Our data reveal differences from the features previously described for AIS plasticity in the nature and timing of the AIS changes as well as in their underlying mechanisms. Grubb and Burrone (32) showed that chronic depolarization with 15 mM K+ or with optogenetic stimulation moved essential elements of the AIS, including Nav channels, ankyrin G, βIV spectrin, and FGF14, away from the soma by up to 17 µm. This AIS relocation took 2 d to occur and was correlated with homeostatic alterations in intrinsic neuronal excitability. This distal shift depended on the activation of l-type voltage-gated calcium channels and on related downstream signaling events mediated by the Ca2+-calmodulin–sensitive phosphatase calcineurin (32, 51). In our study, the shift of ankyrin G away from the soma did not occur within this 1-h time-window but instead required 2 d, matching with the time needed to rescale the spontaneous firing rate. Furthermore, the rapid homeostatic changes in the AIS induced by prolonged M-channel inhibition were not dependent on l-type Ca2+ channel activity but were contingent on CK2. The significant structural and functional differences in AIS alterations induced by decreased M-channel activity and by high-K+–induced depolarization/optogenetic stimulation suggest that, depending on the nature of the excitability trigger, different signaling pathways can be mobilized to produce multiple forms of AIS plasticity.

The concomitant distal relocation of Nav and Kv7.3 segments along the AIS suggests that these channels redistribute as a structural and functional unit.
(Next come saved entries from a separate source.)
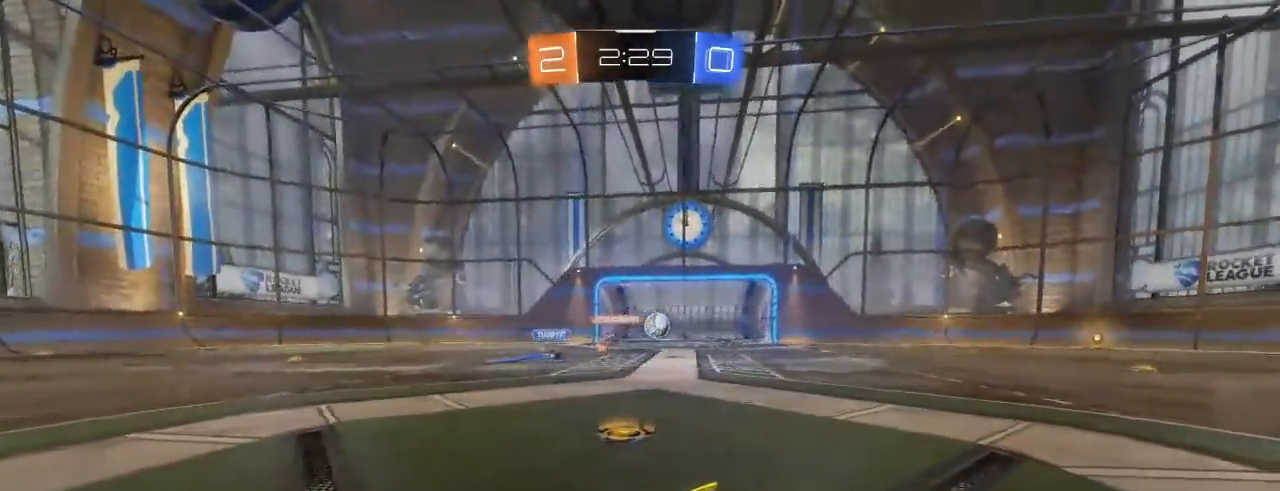
{"dt_ms": 500, "buttons": ["R2"], "left_stick": "right", "right_stick": "center", "events": [[283, "L1", "down"], [400, "L1", "up"]]}
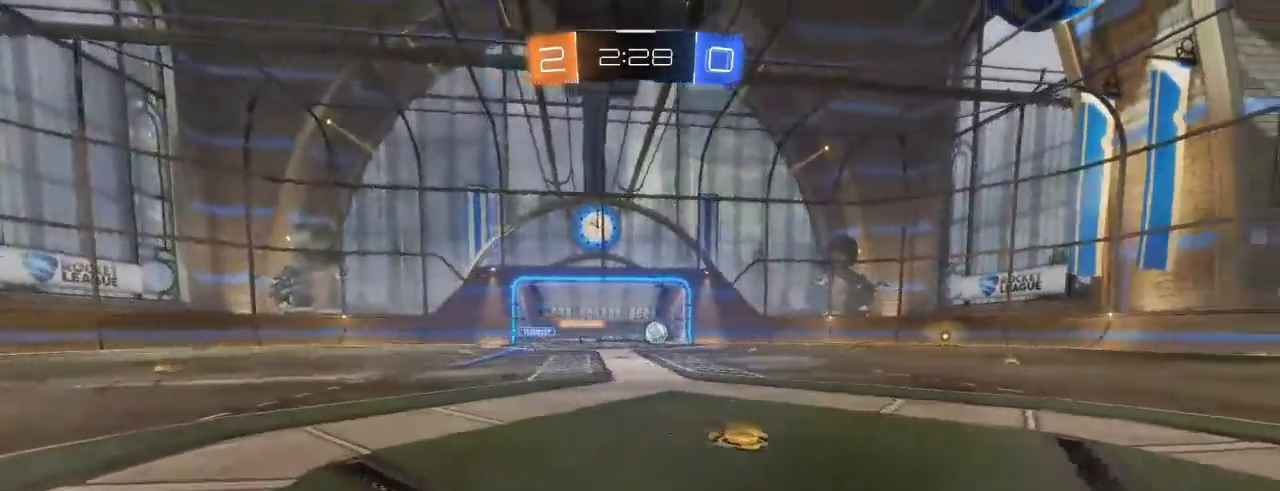
{"dt_ms": 500, "buttons": ["R2"], "left_stick": "right", "right_stick": "center", "events": []}
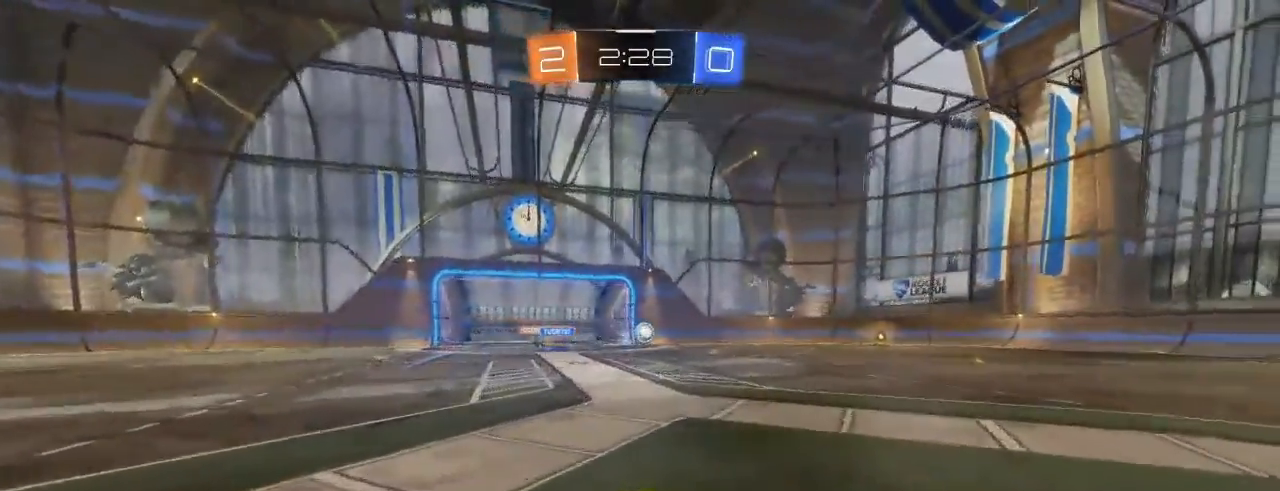
{"dt_ms": 500, "buttons": ["B", "R2"], "left_stick": "right", "right_stick": "center", "events": [[50, "B", "down"], [200, "B", "up"], [283, "B", "down"]]}
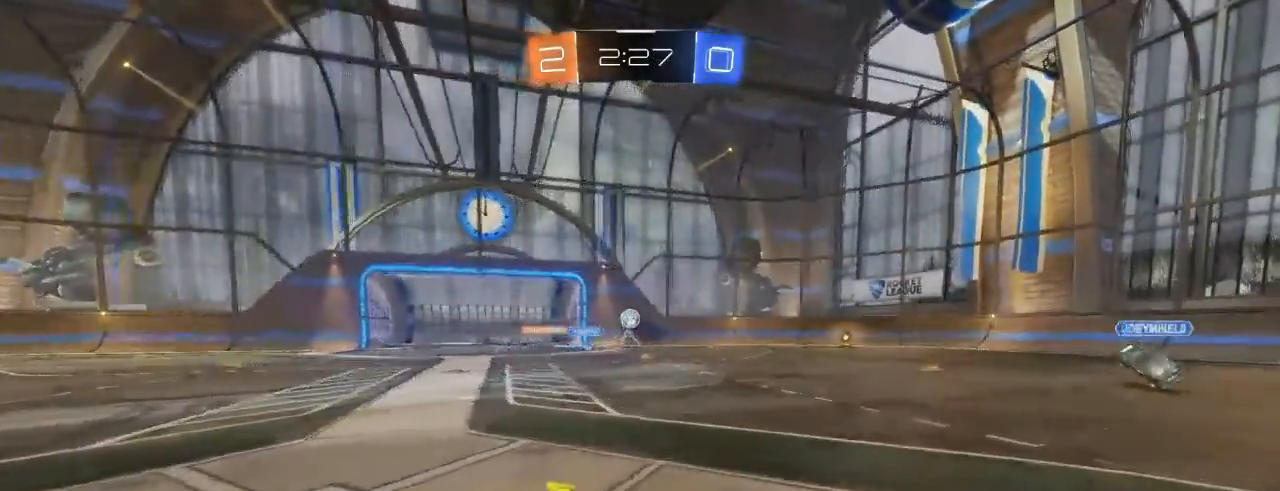
{"dt_ms": 500, "buttons": ["R2"], "left_stick": "up-right", "right_stick": "center", "events": [[100, "left_stick", "up-right"], [150, "A", "down"], [150, "L1", "down"], [167, "B", "up"], [250, "A", "up"], [317, "A", "down"], [433, "A", "up"], [450, "L1", "up"]]}
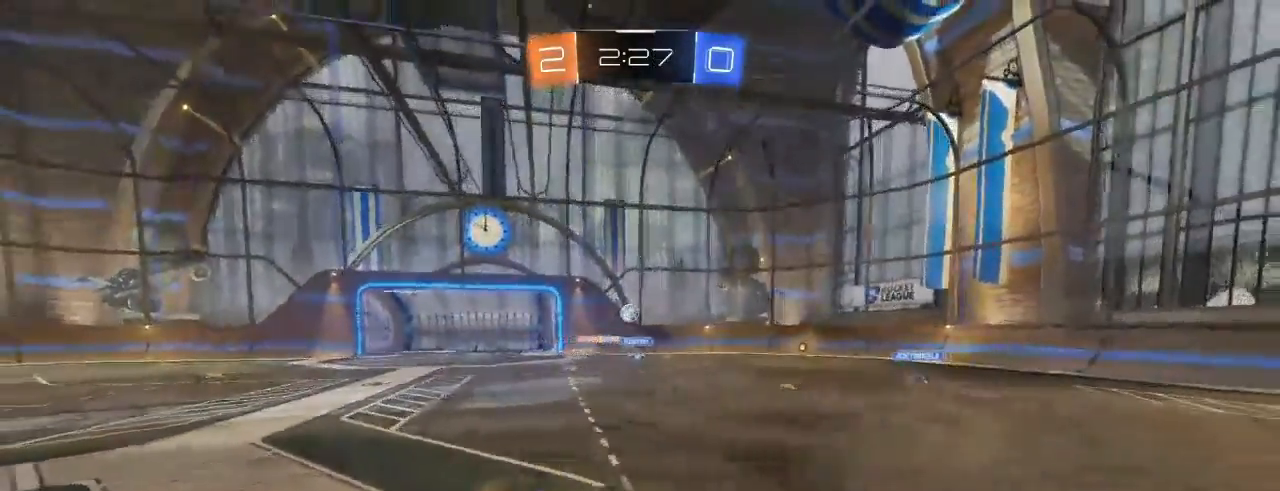
{"dt_ms": 1000, "buttons": ["R2"], "left_stick": "center", "right_stick": "center"}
In support of this idea, FGF14 was shown to interact with both the Nav1.6 and Kv7.2 channels, thereby enabling their bridging in the AIS (38). FGF14 was proposed to be an organizer of Nav1.6 and Kv7 channel localization in the AIS (38). Therefore, it is highly significant that FGF14 exhibited a 4-μm distal shift following 4 h of XE991 treatment without a change in its total length (Fig. S5). This FGF14 distal relocation is like that of the Kv7.3 and Nav channels. Our data suggest that, after M-channel–triggered plasticity, FGF14 undergoes homeostatic changes similar to those of the Kv7 and Nav channels and support the notion that, thanks to FGF14 bridging, both AIS channels control neuronal excitability as one functional unit.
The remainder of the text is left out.